Despite T-Mobile’s booming success with net additions and Sprint’s turnaround narrative, a broader snapshot of the wireless industry’s third quarter stubbornly refused to yield a rosy picture.
According to a Tuesday research note from MoffettNathanson, the wireless industry continued its battle with “growth starvation” in the most recent period as average revenue per user (ARPU) continued to fall. Industry wide, MoffettNathanson said, total APRU dropped 7.2 percent year over year while post-paid ARPU stood at negative 6 percent.
Deterioration in the wireless market both in the third quarter and overall stems from several factors, the note said, including the bursting tablet bubble and slower upgrade cycles that are eating away at margins, slowing subscription growth, and pushing churn rates higher.

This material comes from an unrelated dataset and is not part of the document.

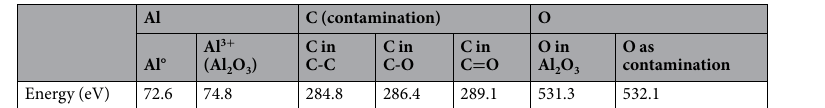
Table 4. XPS signals recorded on the wear track of the pure Al sample.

MoffettNathanson painted AT&T as the poster child of this struggle, noting its loss of 1.4 million postpaid phone subscribers (offset by 2 million prepaid additions for 600,000 branded phone net adds), sliding market share that dropped from 33 percent to 22 percent from 2012 to 2016, and postpaid phone ARPU that dipped by 1.9 percent in the most recent quarter.
“These persistently weak ARPU trends compound the impact of weakening volume trends seen earlier, putting further pressure on industry revenue growth rates,” MoffettNathanson Analyst Craig Moffett wrote. “Whether margins can be sustained at anything like the current levels will depend on whether churn and upgrade rates remain low – or, at least, if they return to low levels after what will inevitably be higher rates in Q4 due to the iPhone 7. Either way, the issue of growth starvation remains, and it will remain for as long as ARPU continues to decline.”
In the long term, MoffettNathanson said a number of factors will shape ARPU. The firm pegged the entrance of cable operators into the market as a negative, but noted a merger attempt between Sprint and T-Mobile could help push prices up.